On aura ainsi quelques universités de grand renom financées par de grandes entreprises qui y orienteront la recherche vers ce qui les intéresse, elles seront placées sous les ordres arbitraires d’un Président désigné et tout-puissant, qui choisira son personnel (éventuellement parmi ses relations), et le paiera bien, grâce à ses sponsors, s’il “a du rendement”. Et puis, à côté, végètera une foule d’universités secondaires, sans moyen, chargées de former la masse des étudiants à devenir aptes à répondre aux besoins des entreprises … qui pendant le temps de formation auront décidé de se délocaliser.

Si chercheurs et universitaires se sont si fortement mobilisés contre ces démantèlements, qui s’opèrent avec les mêmes méthodes que les précédents dans tous les services publics, ce n’est donc pas parce qu’ils sont, comme le prétendait Allègre, un mammouth systématiquement opposé à tout changement. C’est parce qu’ils ont compris le sens de cette vaste entreprise de démolition et qu’ils dénoncent l’absurdité de vouloir tout gérer, État, ministères, universités et même recherche fondamentale, comme des entreprises assignées à un rendement, au service d’un seul impératif, inhumain, celui du retour sur investissement, la course à un profit souvent artificiel, mais immédiat, assigné et indiscuté.

Le gouvernement cherche à faire croire que les manifestations et les vastes grèves récentes sont dirigées contre les effets de ”la crise” et non pas contre sa politique. Ce qu’on appelle la crise a bon dos !

À l’occasion de la réunion prochaine du G20, je parie qu’on va nous expliquer que l’important est de moraliser le système capitaliste, quitte à imaginer quelques règlements, parce qu’il faut “renouer avec la croissance”, quitte à développer des industries moins polluantes. S’il n’y a pas d’accord, ce sera la faute des autres, et on nous racontera que les gouvernements de bonne volonté ont été unanimes à vouloir éradiquer les paradis fiscaux ou limiter les rémunérations ahurissantes des patrons qui “créent de la valeur” ! Ne soyons pas dupes.

Non seulement ce G20 n’est pas un gouvernement mondial élu et représentatif, mais ses objectifs ne sont pas les bons.

La réalité est que l’humanité est gravement menacée par l’outil-même qu’elle a mis au point et avec lequel elle gère son économie. Tel l’apprenti sorcier, cet outil lui échappe : elle ne maîtrise pas le fonctionnement de la finance.

Et ce que cherchent les gouvernements, quelque beaux que soient leurs discours, par exemple sur une reprise plus écologique, c’est de remettre cet outil en marche, mais en se gardant bien de vouloir le maîtriser !

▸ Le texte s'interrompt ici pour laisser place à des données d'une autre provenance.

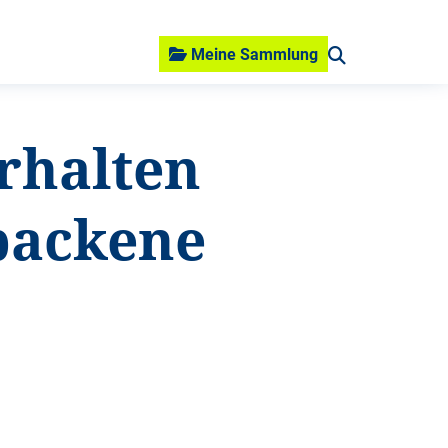
Meine Sammlung
rhalten
backene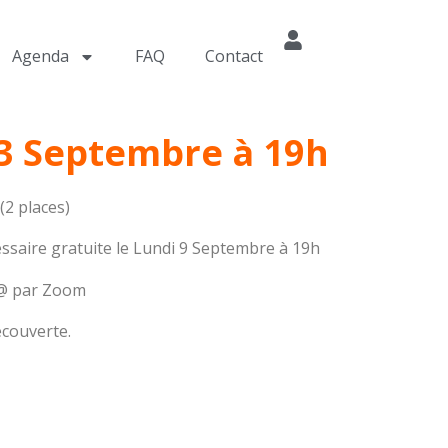
Agenda
FAQ
Contact
3 Septembre à 19h
2 places)
ssaire gratuite le Lundi 9 Septembre à 19h
LC@ par Zoom
écouverte.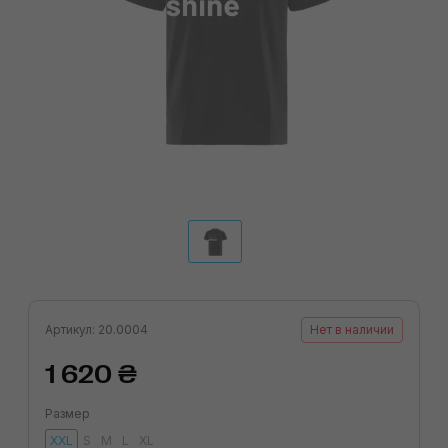
Артикул: 20.0004
Нет в наличии
1 620 ₴
Размер
XXL
S
M
L
XL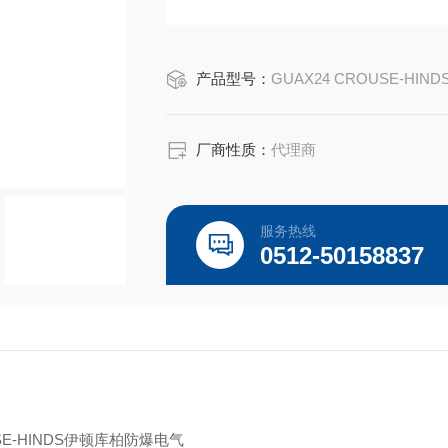
CROUSE-HINDS GUAX24SA
EATON CROUSE-HINDS总代理-Kunshan Be
产品型号：
GUAX24 CROUSE-HIND
厂商性质：
代理商
服务热线
0512-50158837
USE-HINDS伊顿库柏防爆电气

Ce comportement étant suicidaire, nous pensons au contraire qu’il est urgent que l’économie soit mise au service de tous et non qu’une infime minorité puisse asservir le reste du monde.

Il faut pour cela que la société civile se donne les moyens de se concerter pour décider raisonnablement de son activité, au lieu de s’en remettre à la main mythique du marché.

Voila quel est, depuis longtemps et plus que jamais maintenant, l’objet de nos réflexions dans le cadre de La Grande Relève.